University of Otago microbiology and immunology department researcher Dr Htin Lin Aung gave a talk yesterday entitled "Tuberculosis in Myanmar", and highlighted the global crisis caused by Tb.

An estimated  1.6million people died from Tb last year, and 10 million people fell ill with the disease.

Dr Aung, who is a Health Research Council Sir Charles Hercus Research Fellow, told the Australasian Society for Infectious Diseases conference at the Dunedin Public Art Gallery yesterday that Tb remained a stubborn problem in Myanmar, despite free treatment for the disease.

Myanmar also had high rates of drug-resistant strains of Tb.

Dr Aung has previously pointed out that some earlier traditional ways of testing for Tb by culturing the micro-organism had resulted in patients dying before their disease status could be clarified.

University of Otago researcher Dr Htin Lin Haung speaks at the Dunedin Public Art Gallery yesterday.
University of Otago researcher Dr Htin Lin Haung speaks at the Dunedin Public Art Gallery yesterday.
Much swifter and more powerful whole-genomic analysis was helping to clarify the complex nature of the disease status of individual patients, he said.

He was also "working very closely with the Myanmar Government" in collaborative efforts to improve the situation.

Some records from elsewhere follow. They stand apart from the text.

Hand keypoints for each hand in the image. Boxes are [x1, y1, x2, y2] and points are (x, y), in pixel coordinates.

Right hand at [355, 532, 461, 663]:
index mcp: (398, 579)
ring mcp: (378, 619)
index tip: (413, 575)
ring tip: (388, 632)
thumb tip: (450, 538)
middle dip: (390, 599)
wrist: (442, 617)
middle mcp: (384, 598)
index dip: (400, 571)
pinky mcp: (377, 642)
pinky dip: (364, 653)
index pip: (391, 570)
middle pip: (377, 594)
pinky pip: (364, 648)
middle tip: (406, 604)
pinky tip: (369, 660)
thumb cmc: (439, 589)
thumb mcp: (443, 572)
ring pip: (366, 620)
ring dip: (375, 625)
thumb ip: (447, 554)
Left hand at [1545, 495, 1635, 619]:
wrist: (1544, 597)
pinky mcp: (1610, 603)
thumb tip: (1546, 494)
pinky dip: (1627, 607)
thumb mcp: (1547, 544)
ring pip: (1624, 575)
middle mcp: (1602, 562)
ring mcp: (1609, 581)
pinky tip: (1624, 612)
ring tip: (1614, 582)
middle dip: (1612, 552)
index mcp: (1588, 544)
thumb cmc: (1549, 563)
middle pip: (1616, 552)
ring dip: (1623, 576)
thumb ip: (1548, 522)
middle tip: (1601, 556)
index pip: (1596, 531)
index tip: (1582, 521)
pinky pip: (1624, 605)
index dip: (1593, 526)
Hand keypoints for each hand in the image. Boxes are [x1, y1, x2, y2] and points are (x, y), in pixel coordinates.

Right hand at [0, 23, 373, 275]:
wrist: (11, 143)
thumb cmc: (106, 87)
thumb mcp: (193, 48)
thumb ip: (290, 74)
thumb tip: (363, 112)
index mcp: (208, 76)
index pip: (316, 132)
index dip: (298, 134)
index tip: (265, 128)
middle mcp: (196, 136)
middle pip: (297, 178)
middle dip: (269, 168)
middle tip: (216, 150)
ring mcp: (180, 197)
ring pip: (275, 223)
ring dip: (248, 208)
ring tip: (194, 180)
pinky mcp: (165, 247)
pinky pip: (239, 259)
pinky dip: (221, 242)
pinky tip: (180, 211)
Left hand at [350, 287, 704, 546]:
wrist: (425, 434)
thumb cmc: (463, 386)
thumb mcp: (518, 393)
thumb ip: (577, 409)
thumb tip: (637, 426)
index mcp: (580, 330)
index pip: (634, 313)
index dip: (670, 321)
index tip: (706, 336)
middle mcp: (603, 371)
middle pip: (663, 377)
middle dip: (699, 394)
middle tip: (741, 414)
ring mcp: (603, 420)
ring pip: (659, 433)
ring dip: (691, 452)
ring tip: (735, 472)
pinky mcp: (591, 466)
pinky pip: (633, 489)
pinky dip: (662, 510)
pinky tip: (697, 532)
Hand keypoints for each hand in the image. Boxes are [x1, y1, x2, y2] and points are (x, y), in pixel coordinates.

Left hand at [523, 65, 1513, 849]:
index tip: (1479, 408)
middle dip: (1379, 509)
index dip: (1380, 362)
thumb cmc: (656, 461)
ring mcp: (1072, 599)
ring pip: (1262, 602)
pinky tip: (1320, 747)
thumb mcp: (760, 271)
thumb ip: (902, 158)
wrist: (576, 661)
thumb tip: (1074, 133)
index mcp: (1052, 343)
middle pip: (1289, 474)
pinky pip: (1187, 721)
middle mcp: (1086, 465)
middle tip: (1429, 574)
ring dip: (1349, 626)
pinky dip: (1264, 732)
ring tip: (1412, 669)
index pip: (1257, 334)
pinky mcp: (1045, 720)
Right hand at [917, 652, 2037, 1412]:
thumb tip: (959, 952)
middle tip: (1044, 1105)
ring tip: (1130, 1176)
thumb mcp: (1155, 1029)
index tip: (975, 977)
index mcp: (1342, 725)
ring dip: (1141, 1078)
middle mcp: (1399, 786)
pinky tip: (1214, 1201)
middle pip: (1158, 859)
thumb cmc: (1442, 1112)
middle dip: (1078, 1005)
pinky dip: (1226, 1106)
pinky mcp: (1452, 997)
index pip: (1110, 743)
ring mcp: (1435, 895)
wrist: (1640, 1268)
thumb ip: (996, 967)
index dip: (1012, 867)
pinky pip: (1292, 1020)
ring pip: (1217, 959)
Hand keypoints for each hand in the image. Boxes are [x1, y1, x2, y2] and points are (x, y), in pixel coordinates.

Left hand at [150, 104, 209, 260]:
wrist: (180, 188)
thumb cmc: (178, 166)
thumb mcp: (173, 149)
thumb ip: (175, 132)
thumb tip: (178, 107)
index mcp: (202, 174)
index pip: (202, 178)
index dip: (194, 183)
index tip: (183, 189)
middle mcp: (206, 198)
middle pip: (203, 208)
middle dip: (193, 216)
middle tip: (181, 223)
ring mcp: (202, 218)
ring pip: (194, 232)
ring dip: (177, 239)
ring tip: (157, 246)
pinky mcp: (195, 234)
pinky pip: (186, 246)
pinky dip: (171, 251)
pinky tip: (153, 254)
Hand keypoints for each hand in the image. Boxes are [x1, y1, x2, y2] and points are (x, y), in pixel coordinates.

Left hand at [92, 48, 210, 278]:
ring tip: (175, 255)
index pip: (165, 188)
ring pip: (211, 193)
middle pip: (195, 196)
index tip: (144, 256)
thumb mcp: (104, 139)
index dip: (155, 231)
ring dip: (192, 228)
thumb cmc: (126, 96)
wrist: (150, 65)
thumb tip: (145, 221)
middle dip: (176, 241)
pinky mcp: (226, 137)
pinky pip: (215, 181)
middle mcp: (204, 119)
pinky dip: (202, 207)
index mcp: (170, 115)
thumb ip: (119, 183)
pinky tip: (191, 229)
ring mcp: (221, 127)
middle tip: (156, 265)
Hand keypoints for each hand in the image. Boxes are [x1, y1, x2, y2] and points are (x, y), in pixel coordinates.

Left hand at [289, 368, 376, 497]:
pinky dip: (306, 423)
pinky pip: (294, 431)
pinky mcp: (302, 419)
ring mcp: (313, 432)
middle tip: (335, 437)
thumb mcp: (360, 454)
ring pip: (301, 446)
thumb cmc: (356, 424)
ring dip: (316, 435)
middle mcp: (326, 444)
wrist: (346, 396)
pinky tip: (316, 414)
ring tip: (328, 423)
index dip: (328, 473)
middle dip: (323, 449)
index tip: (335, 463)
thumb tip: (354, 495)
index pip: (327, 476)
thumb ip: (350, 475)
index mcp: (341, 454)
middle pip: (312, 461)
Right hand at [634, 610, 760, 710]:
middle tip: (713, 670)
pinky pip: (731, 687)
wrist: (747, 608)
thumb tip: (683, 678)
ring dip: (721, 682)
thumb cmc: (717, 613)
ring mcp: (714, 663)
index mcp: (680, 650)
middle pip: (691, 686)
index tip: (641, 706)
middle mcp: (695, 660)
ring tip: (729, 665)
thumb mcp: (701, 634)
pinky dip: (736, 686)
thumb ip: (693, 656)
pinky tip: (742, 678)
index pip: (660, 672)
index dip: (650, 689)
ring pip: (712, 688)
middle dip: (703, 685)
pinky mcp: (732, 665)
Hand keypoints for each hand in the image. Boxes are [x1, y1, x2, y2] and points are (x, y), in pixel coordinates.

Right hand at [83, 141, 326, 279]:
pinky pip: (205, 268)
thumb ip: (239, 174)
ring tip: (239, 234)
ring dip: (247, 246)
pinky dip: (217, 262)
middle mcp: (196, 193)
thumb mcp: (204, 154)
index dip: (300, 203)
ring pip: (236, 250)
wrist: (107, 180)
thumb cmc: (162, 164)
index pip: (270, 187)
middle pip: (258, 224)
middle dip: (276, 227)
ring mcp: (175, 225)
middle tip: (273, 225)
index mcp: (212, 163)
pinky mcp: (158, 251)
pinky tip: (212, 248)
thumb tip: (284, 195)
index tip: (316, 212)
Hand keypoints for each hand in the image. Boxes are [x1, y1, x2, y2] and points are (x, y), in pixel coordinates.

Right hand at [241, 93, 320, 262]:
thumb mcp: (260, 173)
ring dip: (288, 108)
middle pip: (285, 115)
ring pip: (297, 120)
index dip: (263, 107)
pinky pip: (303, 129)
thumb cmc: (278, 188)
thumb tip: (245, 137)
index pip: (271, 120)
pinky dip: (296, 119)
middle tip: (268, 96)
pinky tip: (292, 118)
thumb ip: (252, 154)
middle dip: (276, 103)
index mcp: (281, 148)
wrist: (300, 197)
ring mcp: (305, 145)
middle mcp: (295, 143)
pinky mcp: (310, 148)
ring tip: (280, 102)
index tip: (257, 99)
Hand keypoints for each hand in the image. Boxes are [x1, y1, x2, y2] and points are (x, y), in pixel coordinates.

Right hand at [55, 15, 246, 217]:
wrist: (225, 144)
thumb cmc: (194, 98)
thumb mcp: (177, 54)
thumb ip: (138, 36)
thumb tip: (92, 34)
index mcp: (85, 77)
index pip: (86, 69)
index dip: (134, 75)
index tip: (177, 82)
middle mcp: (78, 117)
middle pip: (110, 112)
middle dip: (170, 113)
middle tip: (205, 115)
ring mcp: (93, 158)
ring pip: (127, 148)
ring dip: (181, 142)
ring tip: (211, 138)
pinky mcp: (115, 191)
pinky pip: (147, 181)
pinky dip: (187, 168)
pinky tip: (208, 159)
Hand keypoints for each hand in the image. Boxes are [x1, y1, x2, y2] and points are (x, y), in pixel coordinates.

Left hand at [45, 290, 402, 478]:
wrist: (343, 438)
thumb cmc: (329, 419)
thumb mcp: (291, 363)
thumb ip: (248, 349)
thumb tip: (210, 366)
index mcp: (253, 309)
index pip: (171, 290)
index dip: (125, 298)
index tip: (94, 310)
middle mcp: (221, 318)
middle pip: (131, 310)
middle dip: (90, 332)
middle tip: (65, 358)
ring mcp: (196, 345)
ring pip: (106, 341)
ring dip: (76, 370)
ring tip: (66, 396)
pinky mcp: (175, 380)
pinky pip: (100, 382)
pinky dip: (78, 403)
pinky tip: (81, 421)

Another  microbiology researcher, Veronica Playle, also gave a talk on new insights emerging from whole-genomic testing of a tuberculosis cluster in New Zealand.

A leading international tropical medicine researcher, Prof Nick Day, who directs the Mahidol Oxford Tropical Research Unit in Bangkok, Thailand, also gave a  talk yesterday.

He said he believed  a multi-drug treatment approach could prove fruitful for combating malaria in Africa, and treatment with a cocktail of drugs had proved effective against HIV.

Funding had been obtained and it was hoped  some preliminary testing would begin soon, he said.